RISD Museum, which last year drew 90,456 visitors, owns about 70,000 objects, with rich holdings in decorative arts. "The collection at RISD is very varied. It is very much like the collections at the Victoria and Albert in London, only smaller," says Franklin W. Robinson, who preceded Bolger as RISD director. "The textile and costume collection is 20,000 objects and is one of the glories of the museum and in the country."
But the institution also is the largest museum in the state and aims to serve art lovers throughout the region. Its director, therefore, must perform a delicate balancing act as she tries to satisfy the needs of the college community, of artists, of RISD Museum curators and of local residents.
"The museum works in coordination with the community and Brown [University] and with its own artistic environment," says Robert Bergman, director of the Cleveland Museum of Art and former director of the Walters Art Gallery. "It's a smaller museum than the BMA, but it has a complex and multifaceted environment, which is excellent training for an urban museum."
Born in New York, Bolger attended the University of Delaware and received her doctorate in 1983 from the City University of New York, specializing in 19th-century American art, particularly American impressionism. The first 15 years of her career were spent on the curatorial staff of the American Wing at the Metropolitan Museum of Art, where she rose to the position of curator of American Painting and Sculpture.
"I consider her my closest friend, my soul mate in the museum world," says Gary Vikan, director of the Walters Art Gallery. "She is straightforward. That seems so simple, but there's a lot in that statement. It says a lot about how she relates to her staff, to the public, to collectors."
In 1989, Bolger accepted a job as curator of painting and sculpture at the Amon Carter Museum in Fort Worth, Texas. "I was recently divorced. I had two small children, and I couldn't imagine raising them in New York City," she says.
At the Amon Carter, she managed the permanent collections and co-curated a number of exhibitions including "Thomas Eakins and 'Swimming.' "
"I first was impressed by her expertise in American art. She is a scholar of many accomplishments," Bergman says. He adds, "The combination of her museum experience, scholarly talents and a talent for organization and administrative work have made an equally impressive museum director."
Doing it all
Still, when Bolger came to RISD, she had never run a museum. "Becoming a director for the first time was a huge transition to make. I had done bits and parts of the job -- raised money, curated, supervised, but I had never done it all at once," she says.
It surely didn't help that her predecessor, Robinson, was a near-legendary figure in local art circles.
Tall and loquacious, the Dutch art specialist is renowned for a booming voice that echoed through the museum halls as he roared his welcome to visitors.
Under Robinson's leadership, the museum added to its collections, increased its attendance and originated a number of successful exhibitions. Before Robinson left in 1992 after 13 years to become director of the Herbert F. Johnson Museum of Art at Cornell University, the museum broke ground for its newest addition, the Daphne Farago Wing.

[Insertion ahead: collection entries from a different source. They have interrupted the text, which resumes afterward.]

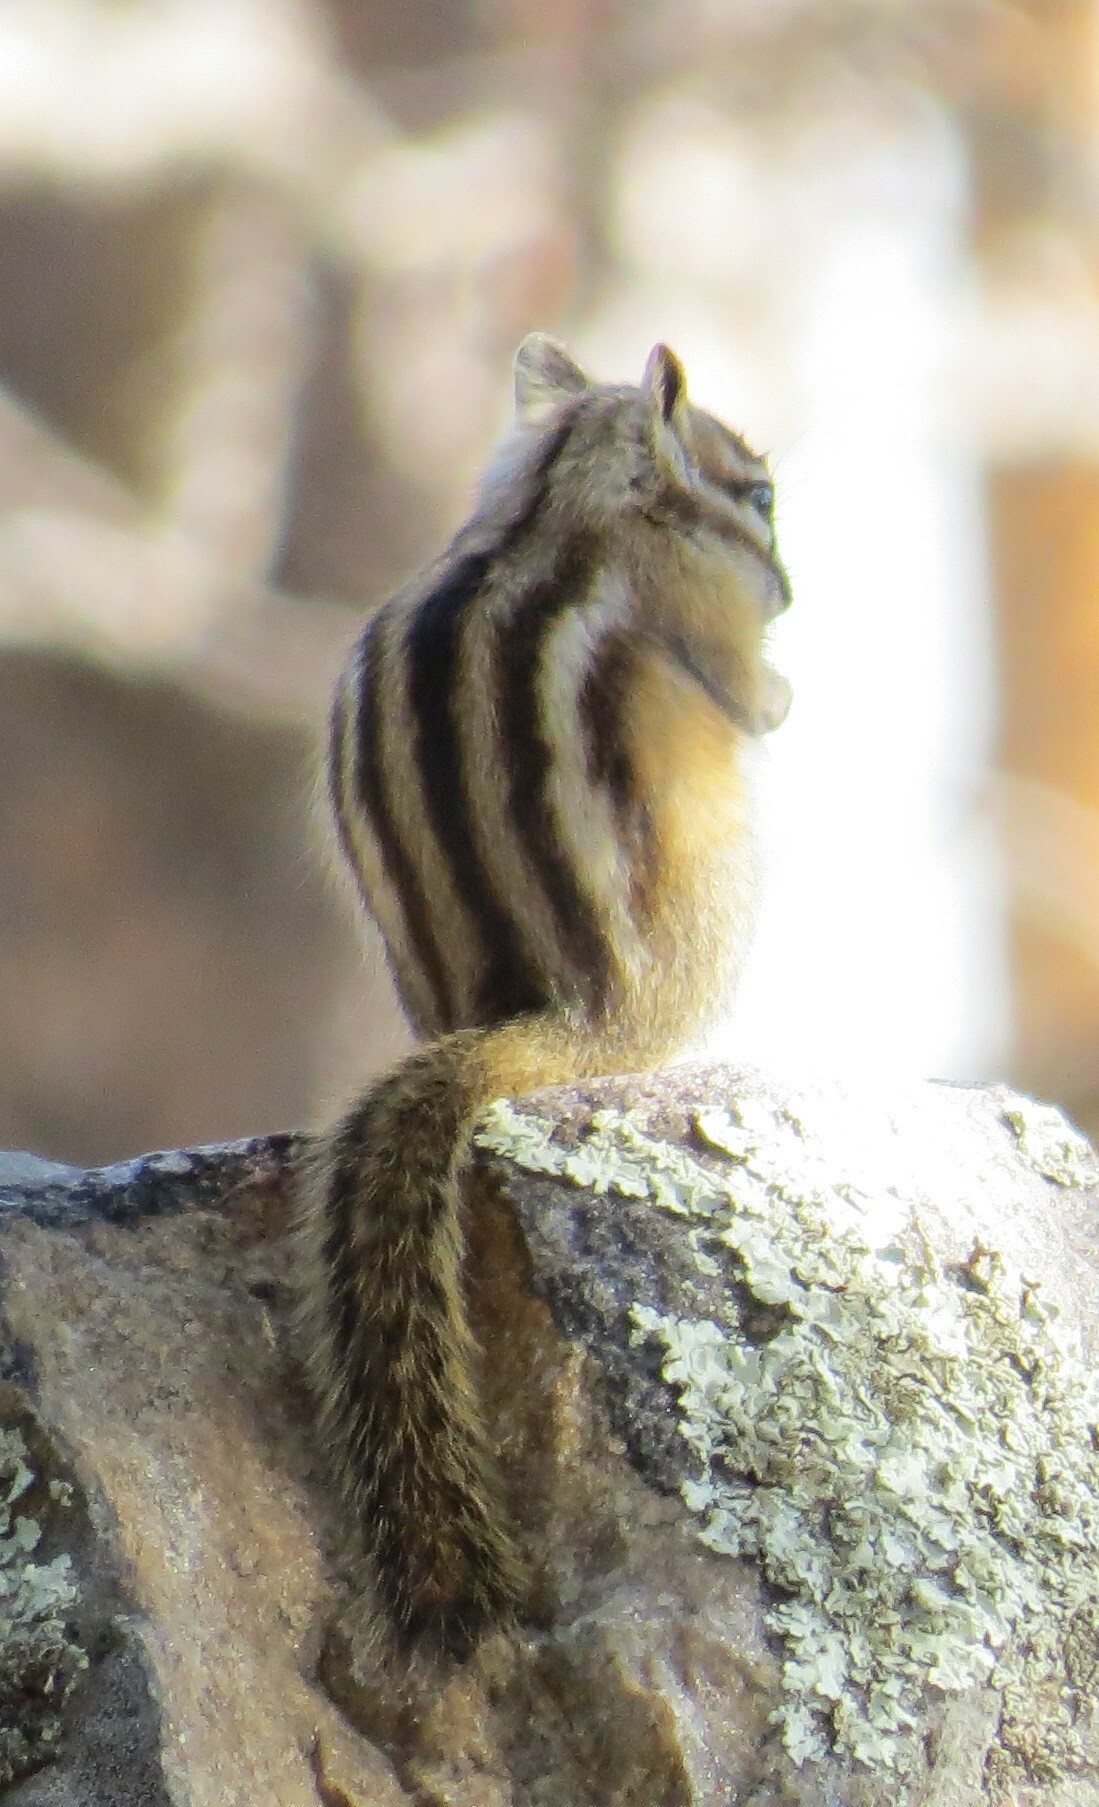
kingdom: Animalia
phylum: Chordata
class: Mammalia
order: Rodentia
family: Sciuridae
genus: Tamias
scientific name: Tamias minimus
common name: Least chipmunk
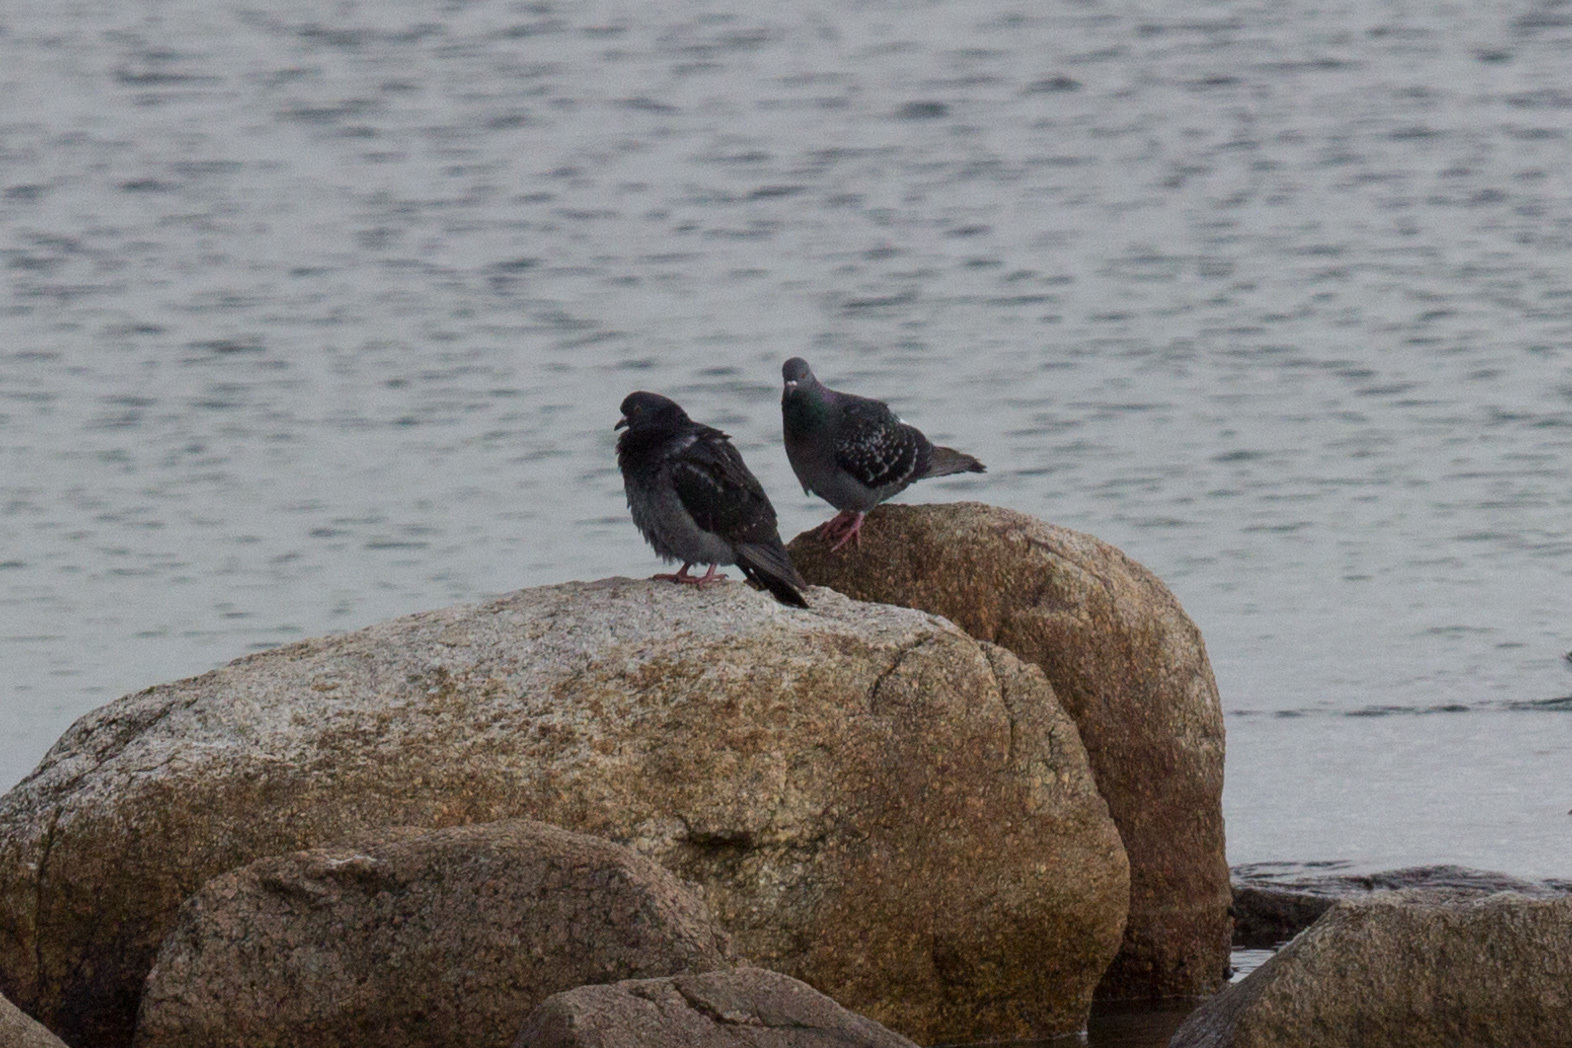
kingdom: Animalia
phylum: Chordata
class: Aves
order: Columbiformes
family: Columbidae
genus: Columba
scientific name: Columba livia
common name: Rock pigeon
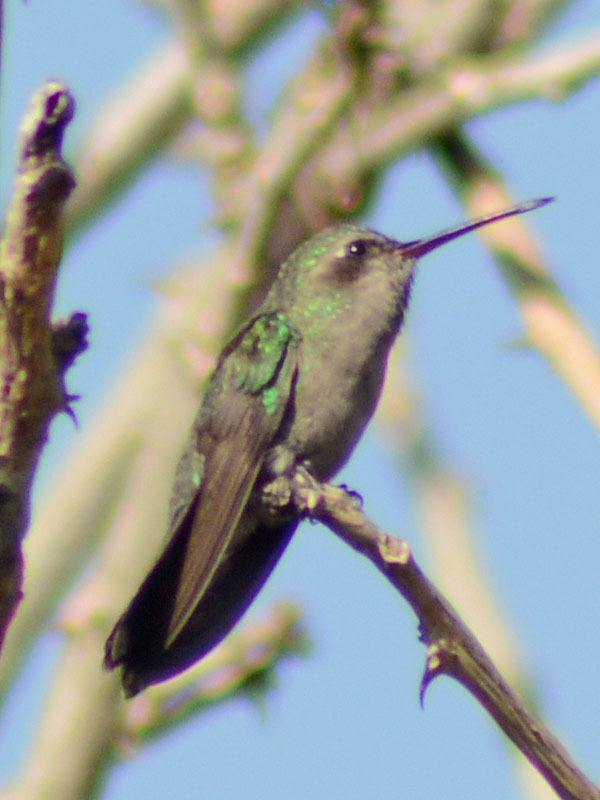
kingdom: Animalia
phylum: Chordata
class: Aves
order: Apodiformes
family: Trochilidae
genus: Cynanthus
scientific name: Cynanthus latirostris
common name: Broad-billed hummingbird
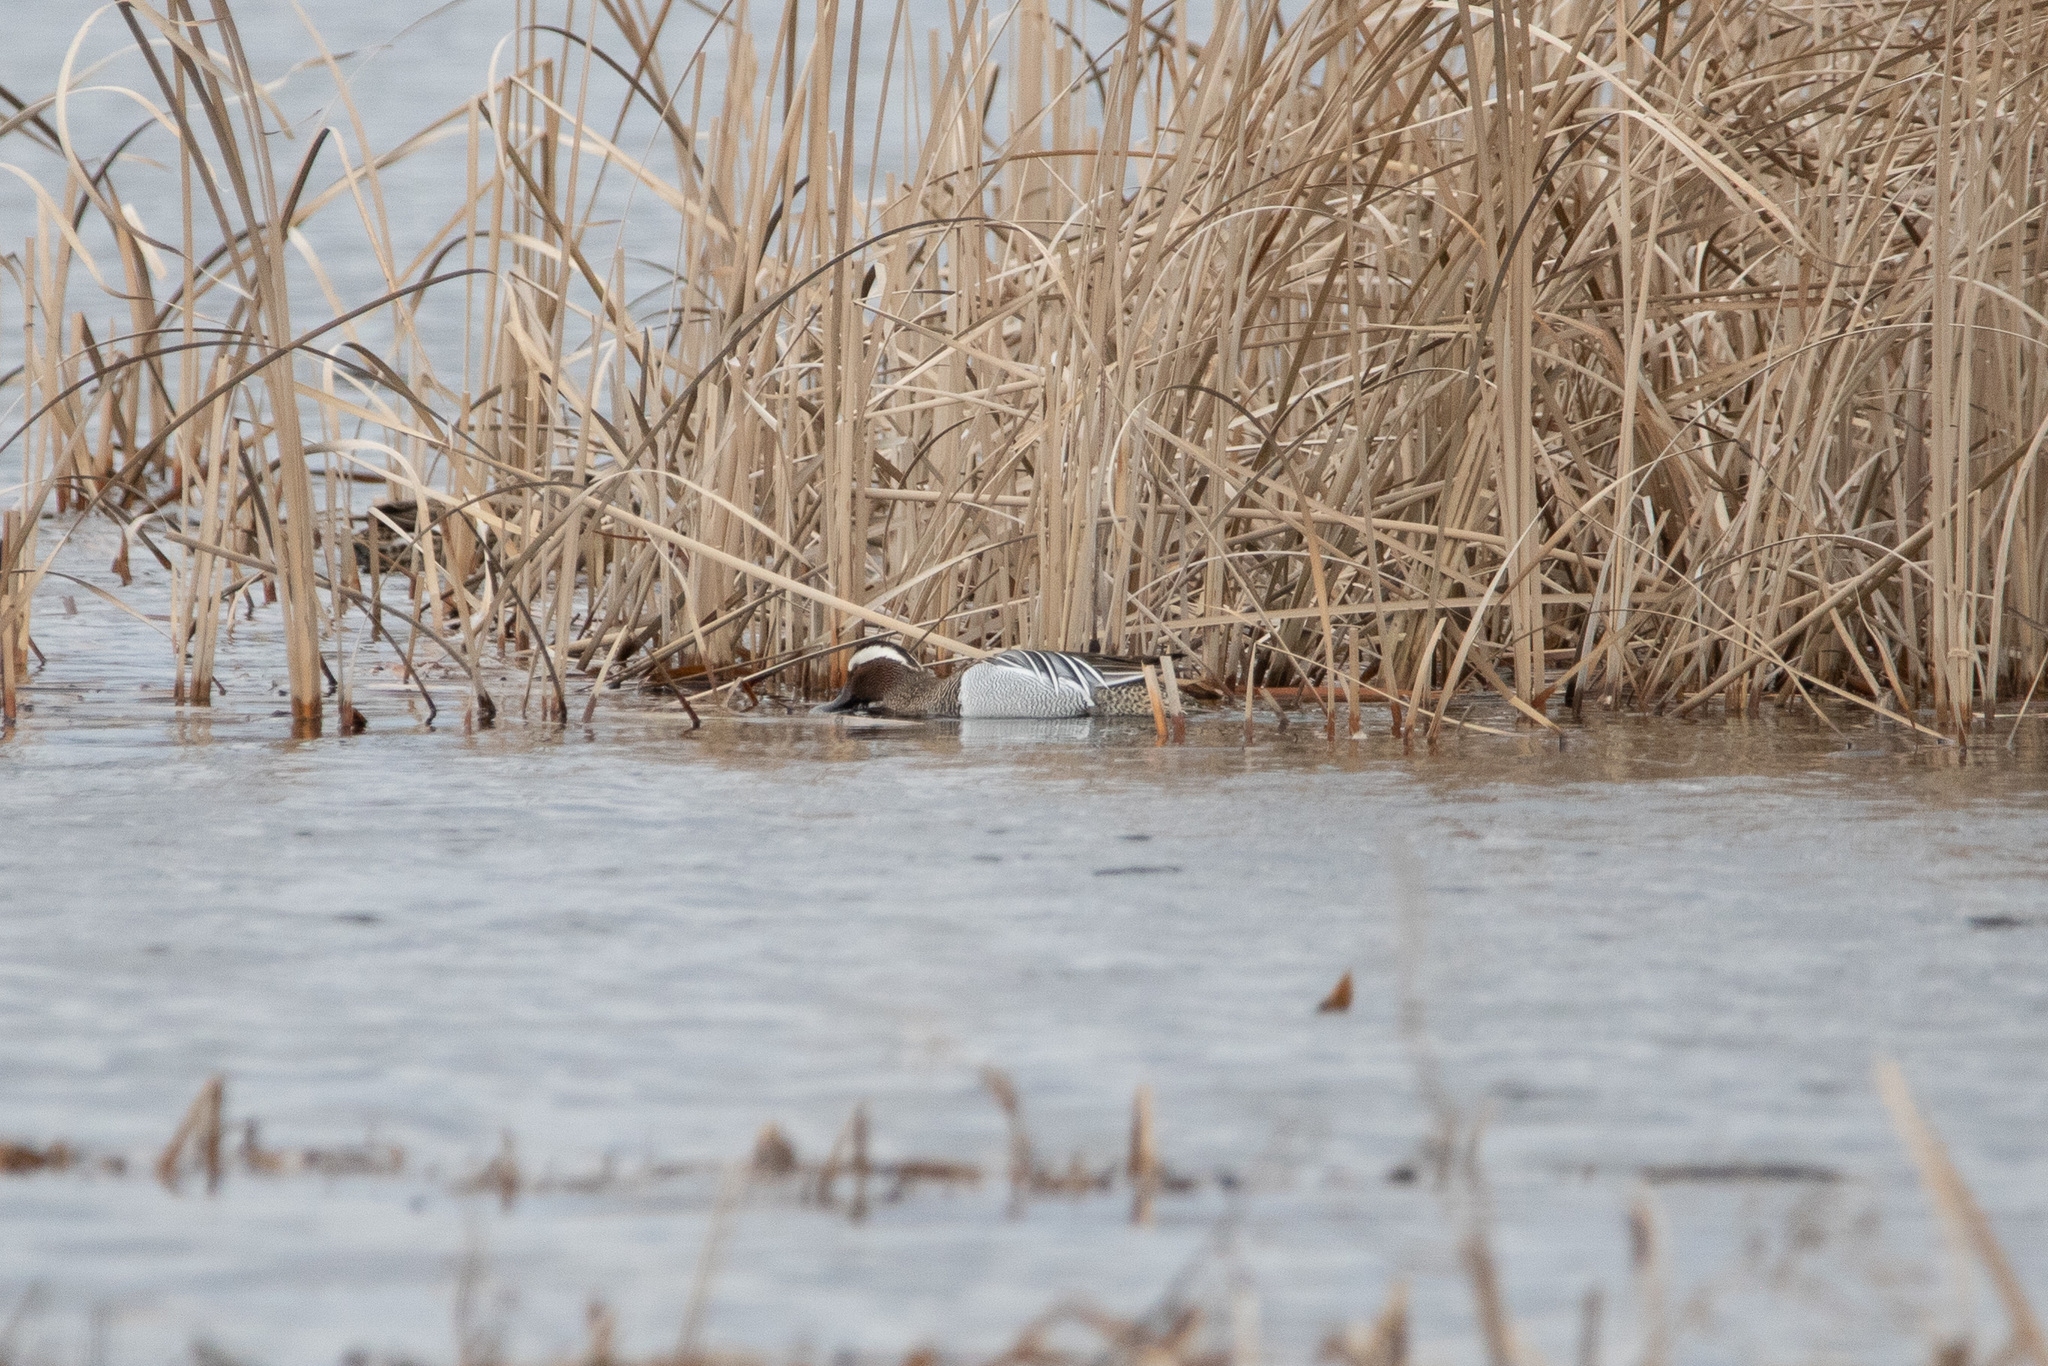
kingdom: Animalia
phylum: Chordata
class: Aves
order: Anseriformes
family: Anatidae
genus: Spatula
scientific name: Spatula querquedula
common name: Garganey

But many mundane details of maintenance, such as the leaky heating system, had fallen by the wayside.
While agreeing there was work left undone, Robinson also points out that "you know the problems that were left unsolved, but you don't know the problems that were solved because they aren't there anymore."
At any rate, when Bolger arrived in 1994, the museum needed major improvements. In addition to the leaky vault, other storage areas were woefully overcrowded. One room housed 18,000 prints and drawings -- some by Mary Cassatt, Edgar Degas and Vincent van Gogh -- stacked on top of each other from floor to ceiling. Morale among curators was low. Communications between college faculty and museum staff had dwindled.
Bolger describes her method of dealing with seemingly insurmountable problems as "going in on it like a laser beam and just doing it."